Most of theatreland's long runners have a dismal air about them, as if nobody can quite remember why the production merited being in the West End in the first place. Take a hit from elsewhere and plonk it in the commercial sector and all too often all the energy leaches out of it.
The exception is Stephen Daldry's production of JB Priestley's classic 1945 thriller, which pitches the Edwardian mindset of the comfortable Birling family against the brave new post-world war vision of Inspector Goole.
First seen at the National in 1992, and since then an almost permanent fixture in the West End, Daldry's production returns after a six-month absence in spine-tinglingly good shape.
Daldry's vision here owes a great deal to designer Ian MacNeil, whose large Edwardian doll's house, precariously perched amid the smoking rubble of post-Blitz Britain, provides the visual centrepiece of a production that probes insistently at the questions: what do we mean by society? What are our individual responsibilities within society?
Back in 1992 the Birlings' callous look-after-yourself mentality, their casual indifference and cruelties that lead to the death of a young woman, seemed like an indictment of the previous 13 years of Tory rule. Now, when the lights are raised and Niall Buggy's Inspector Goole points the finger at the audience, we have nobody but ourselves to blame. This is not a comfortable evening.

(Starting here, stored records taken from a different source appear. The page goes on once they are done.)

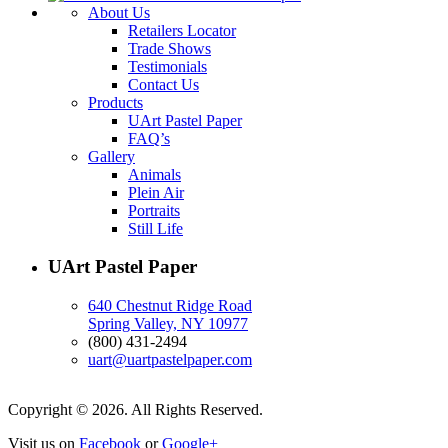
About Us
Retailers Locator
Trade Shows
Testimonials
Contact Us
Products
UArt Pastel Paper
FAQ’s
Gallery
Animals
Plein Air
Portraits
Still Life
UArt Pastel Paper
640 Chestnut Ridge Road
Spring Valley, NY 10977
(800) 431-2494
uart@uartpastelpaper.com
Copyright © 2026. All Rights Reserved.
Visit us on
Facebook
or
Google+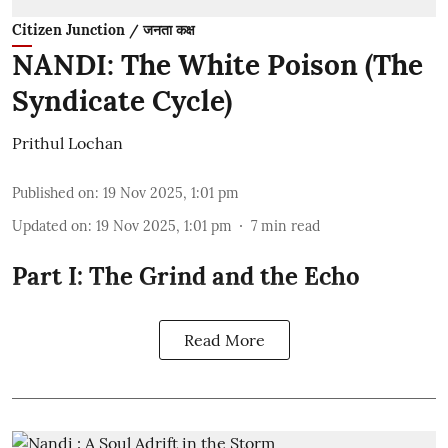
Citizen Junction / जनता कक्ष
NANDI: The White Poison (The
Syndicate Cycle)
Prithul Lochan
Published on
:
19 Nov 2025, 1:01 pm
Updated on
:
19 Nov 2025, 1:01 pm
7
min read
Part I: The Grind and the Echo
Read More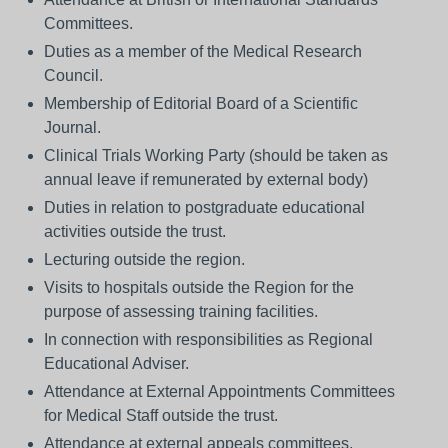
Committees.
Duties as a member of the Medical Research
Council.
Membership of Editorial Board of a Scientific
Journal.
Clinical Trials Working Party (should be taken as
annual leave if remunerated by external body)
Duties in relation to postgraduate educational
activities outside the trust.
Lecturing outside the region.
Visits to hospitals outside the Region for the
purpose of assessing training facilities.
In connection with responsibilities as Regional
Educational Adviser.
Attendance at External Appointments Committees
for Medical Staff outside the trust.
Attendance at external appeals committees.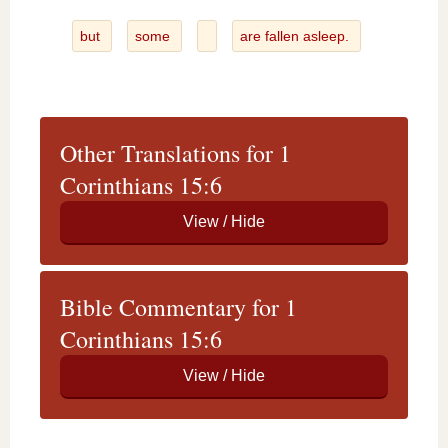
but
some
are fallen asleep.
Other Translations for 1
Corinthians 15:6
Bible Commentary for 1
Corinthians 15:6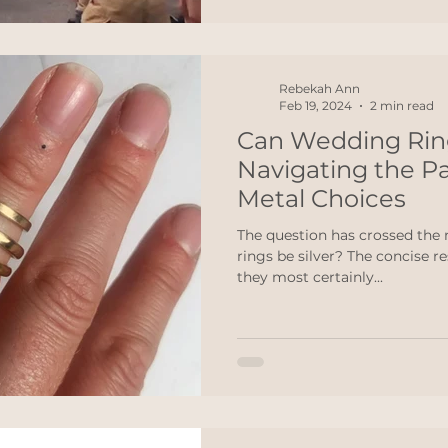
Rebekah Ann
Feb 19, 2024
2 min read
Can Wedding Ring
Navigating the Pa
Metal Choices
The question has crossed the
rings be silver? The concise r
they most certainly...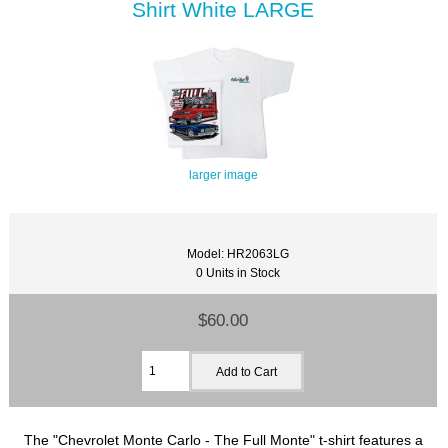
Shirt White LARGE
larger image
Model: HR2063LG
0 Units in Stock
$60.00
The "Chevrolet Monte Carlo - The Full Monte" t-shirt features a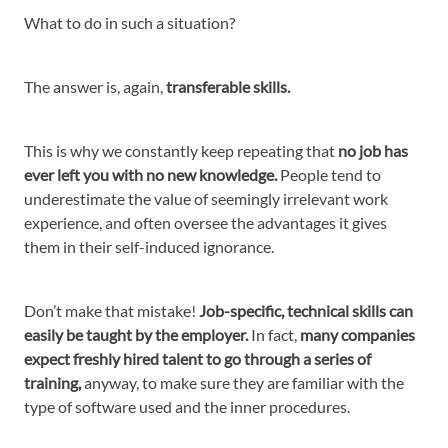
What to do in such a situation?
The answer is, again,
transferable skills.
This is why we constantly keep repeating that
no job has
ever left you with no new knowledge.
People tend to
underestimate the value of seemingly irrelevant work
experience, and often oversee the advantages it gives
them in their self-induced ignorance.
Don’t make that mistake!
Job-specific, technical skills can
easily be taught by the employer.
In fact,
many companies
expect freshly hired talent to go through a series of
training,
anyway, to make sure they are familiar with the
type of software used and the inner procedures.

Buggy's Goole is an intricate study of a man whose strong passion comes cloaked in the rational and cool. Diane Fletcher's Mrs Birling, for whom the word "impertinence" is an essential piece of vocabulary, is his perfect foil, and Emma Gregory is superb as the daughter who suddenly sees the dirt that lurks beneath her white petticoats. But it is the production - lushly operatic, yet hard as steel - that grabs you by the throat and won't let you go. Long may it do so.